Но прежде, чем он успевает хотя бы шевельнуться, что-то ярко вспыхивает внутри него. Маленькая свеча.
Вайдвен почти не чувствует собственного тела. Боль исчезает, будто ее и не было. Всё, что остаётся — неистощимый солнечный пламень, сердце весны, бьющееся в такт с его собственным. До сих пор Вайдвен видел только отблески этого пламени — ничтожно слабые отблески, отражения отражений, тусклые, преломленные небосводом самые первые лучи зари.
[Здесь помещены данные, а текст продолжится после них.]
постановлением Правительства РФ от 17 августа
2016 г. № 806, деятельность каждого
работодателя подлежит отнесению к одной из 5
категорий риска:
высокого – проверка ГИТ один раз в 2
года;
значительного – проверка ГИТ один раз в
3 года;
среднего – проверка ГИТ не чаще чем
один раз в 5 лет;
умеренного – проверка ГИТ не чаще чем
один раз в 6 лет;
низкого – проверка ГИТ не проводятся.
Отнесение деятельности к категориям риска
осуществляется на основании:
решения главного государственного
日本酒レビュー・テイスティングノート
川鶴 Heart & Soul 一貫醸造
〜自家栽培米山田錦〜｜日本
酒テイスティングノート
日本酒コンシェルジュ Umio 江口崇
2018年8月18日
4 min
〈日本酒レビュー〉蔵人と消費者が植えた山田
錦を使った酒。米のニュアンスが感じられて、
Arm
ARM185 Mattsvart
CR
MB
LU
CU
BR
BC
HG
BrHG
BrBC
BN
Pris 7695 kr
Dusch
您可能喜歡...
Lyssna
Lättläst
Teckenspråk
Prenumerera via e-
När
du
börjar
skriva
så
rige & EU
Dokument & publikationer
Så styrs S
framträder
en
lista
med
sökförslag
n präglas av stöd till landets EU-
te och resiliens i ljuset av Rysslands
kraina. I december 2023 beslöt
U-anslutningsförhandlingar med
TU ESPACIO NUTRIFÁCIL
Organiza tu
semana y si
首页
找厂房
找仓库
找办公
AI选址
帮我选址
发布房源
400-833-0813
Весна дает ему всего мгновение на то, чтобы вдохнуть и увидеть ее источник — сжатое в ослепительную искру солнце, казавшееся огоньком свечи. А потом весна становится Вайдвеном.
— Довольно!
Светоносный огонь разливается по жилам Вайдвена, будто вместо крови в них жидкий порох. Сила, способная сжигать камни в прах в мгновение ока, струится в его венах. Она вздергивает его на ноги так легко, что сам Вайдвен даже не замечает этого.